▸ WHAT YOU HAVE TO DO
The expected response consists solely of the lines from the line with "Удари по автозаправках на" through the last line of the material below, copied exactly.

*** PROVIDED MATERIAL Section Begins ***

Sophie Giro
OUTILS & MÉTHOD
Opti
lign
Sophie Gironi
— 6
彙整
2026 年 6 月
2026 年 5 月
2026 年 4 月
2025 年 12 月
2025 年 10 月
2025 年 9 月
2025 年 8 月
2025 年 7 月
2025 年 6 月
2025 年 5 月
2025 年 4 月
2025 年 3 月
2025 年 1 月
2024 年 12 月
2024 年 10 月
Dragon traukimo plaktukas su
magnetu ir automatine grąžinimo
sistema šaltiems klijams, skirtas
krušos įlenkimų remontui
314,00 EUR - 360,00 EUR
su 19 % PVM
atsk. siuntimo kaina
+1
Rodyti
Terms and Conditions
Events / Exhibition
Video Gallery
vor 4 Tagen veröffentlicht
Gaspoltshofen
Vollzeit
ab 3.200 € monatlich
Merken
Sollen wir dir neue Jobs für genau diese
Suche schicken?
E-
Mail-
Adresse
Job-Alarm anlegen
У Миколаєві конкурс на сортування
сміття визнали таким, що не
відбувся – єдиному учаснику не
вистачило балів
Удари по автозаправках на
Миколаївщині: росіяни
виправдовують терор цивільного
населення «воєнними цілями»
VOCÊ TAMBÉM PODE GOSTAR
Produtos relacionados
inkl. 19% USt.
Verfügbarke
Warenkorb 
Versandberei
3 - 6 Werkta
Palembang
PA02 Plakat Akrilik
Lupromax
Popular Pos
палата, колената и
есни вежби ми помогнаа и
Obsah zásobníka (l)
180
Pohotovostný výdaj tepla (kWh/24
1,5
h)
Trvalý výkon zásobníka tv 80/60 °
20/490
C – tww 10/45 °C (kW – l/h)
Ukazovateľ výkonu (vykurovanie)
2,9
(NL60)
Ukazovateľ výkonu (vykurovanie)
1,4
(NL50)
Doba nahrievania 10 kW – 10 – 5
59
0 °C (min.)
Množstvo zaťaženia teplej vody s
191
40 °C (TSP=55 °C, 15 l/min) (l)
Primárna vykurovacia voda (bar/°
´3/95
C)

*** PROVIDED MATERIAL Section Ends ***

▸ RESPONSE AREA
Удари по автозаправках на
Миколаївщині: росіяни
виправдовують терор цивільного
населення «воєнними цілями»
VOCÊ TAMBÉM PODE GOSTAR
Produtos relacionados
inkl. 19% USt.
Verfügbarke
Warenkorb 
Versandberei
3 - 6 Werkta
Palembang
PA02 Plakat Akrilik
Lupromax
Popular Pos
палата, колената и
есни вежби ми помогнаа и
Obsah zásobníka (l)
180
Pohotovostný výdaj tepla (kWh/24
1,5
h)
Trvalý výkon zásobníka tv 80/60 °
20/490
C – tww 10/45 °C (kW – l/h)
Ukazovateľ výkonu (vykurovanie)
2,9
(NL60)
Ukazovateľ výkonu (vykurovanie)
1,4
(NL50)
Doba nahrievania 10 kW – 10 – 5
59
0 °C (min.)
Množstvo zaťaženia teplej vody s
191
40 °C (TSP=55 °C, 15 l/min) (l)
Primárna vykurovacia voda (bar/°
´3/95
C)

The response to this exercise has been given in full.